The dry weather is benefiting the area’s relatively small wheat crop, Seitz said. There is not a great deal of wheat being grown this year due to excessive rain during last fall’s planting.
Berry yields, blueberries in particular, have already been determined, Seitz noted, a process that was somewhat compromised by an ill-timed cold spell during blossoming earlier this year. While the current dry weather can present some problems for growers, most of the large commercial operations in berry-rich Sampson, Columbus, Bladen and Pender counties irrigate the expensive berries.
In fact, Seitz noted, berry growers worry about a soaking rain at this point in the crop’s development. Berries can take in too much water too fast from a heavy rain, he said, resulting in ruinous splitting of the fruit.

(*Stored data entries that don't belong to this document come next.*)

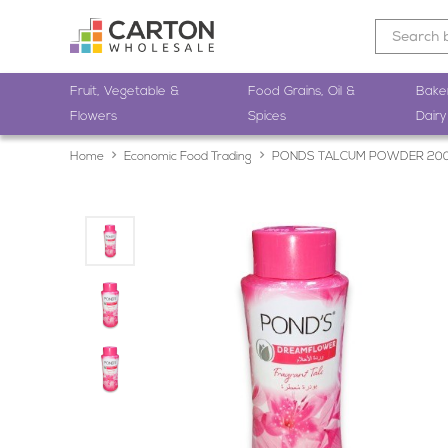
Fruit, Vegetable &
Food Grains, Oil &
Bake
Flowers
Spices
Dairy
Home
Economic Food Trading
PONDS TALCUM POWDER 20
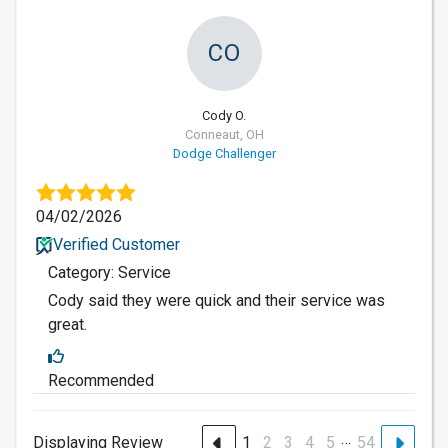
CO
Cody O.
Conneaut, OH
Dodge Challenger
04/02/2026
Verified Customer
Category: Service
Cody said they were quick and their service was
great.
Recommended
…
Displaying Review
1
2
3
4
5
54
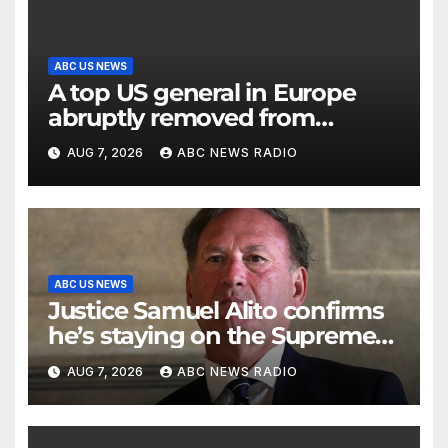
ABC US NEWS
A top US general in Europe
abruptly removed from
command
AUG 7, 2026
ABC NEWS RADIO
ABC US NEWS
Justice Samuel Alito confirms
he’s staying on the Supreme
Court for another term
AUG 7, 2026
ABC NEWS RADIO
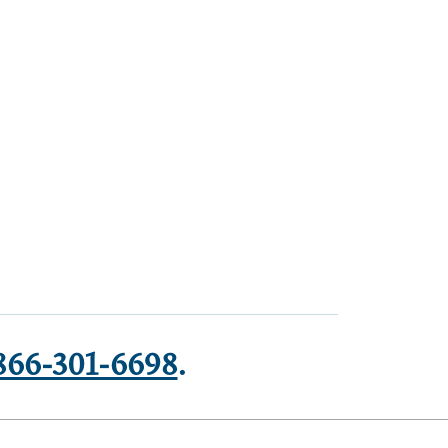
866-301-6698
.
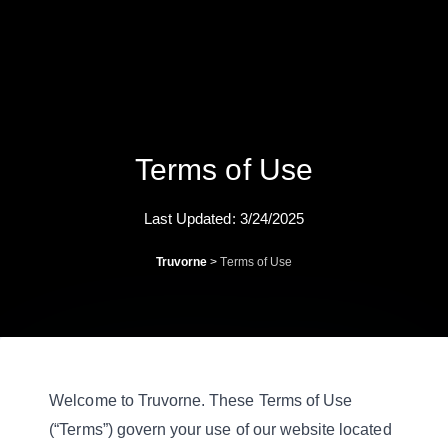
Terms of Use
Last Updated: 3/24/2025
Truvorne
>
Terms of Use
Welcome to Truvorne. These Terms of Use
(“Terms”) govern your use of our website located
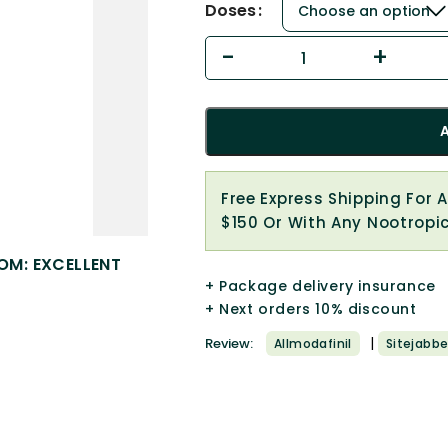
Doses
Free Express Shipping For 
$150 Or With Any Nootropi
OM: EXCELLENT
+ Package delivery insurance
+ Next orders 10% discount
|
Review:
Allmodafinil
Sitejabbe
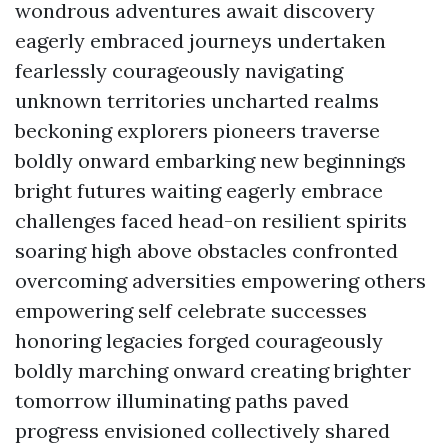
wondrous adventures await discovery
eagerly embraced journeys undertaken
fearlessly courageously navigating
unknown territories uncharted realms
beckoning explorers pioneers traverse
boldly onward embarking new beginnings
bright futures waiting eagerly embrace
challenges faced head-on resilient spirits
soaring high above obstacles confronted
overcoming adversities empowering others
empowering self celebrate successes
honoring legacies forged courageously
boldly marching onward creating brighter
tomorrow illuminating paths paved
progress envisioned collectively shared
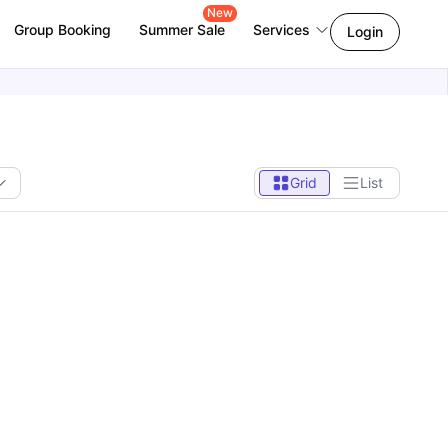
New
Group Booking
Summer Sale
Services
Login
Grid
List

Irrigation helps the crop, but its added expense hurts the bottom line. So, too, does the hot weather that has arrived early this year. Harvesting berries in 90-degree and near 90-degree temperatures means that post-harvest chillers have to work longer and harder, adding to the expense side of the ledger.
Hurricane Florence damaged quite a lot of bushes last fall, Seitz said, and 2019 yields in the blueberry belt are likely to fall about 25 to 30 percent below a good year, he noted. Additionally, Georgia is reporting a banner crop, and those berries will put price pressure on the local crop, as well.
Still, “so far, it hasn’t been a huge problem,” Seitz said of the dryness. “But if we don’t get some rain soon, it will be. If we don’t see some significant rain in the next 10 days to two weeks, then we are going to see some potential yield loss,” especially in corn.
Staff writer Cammie Bellamy contributed reporting.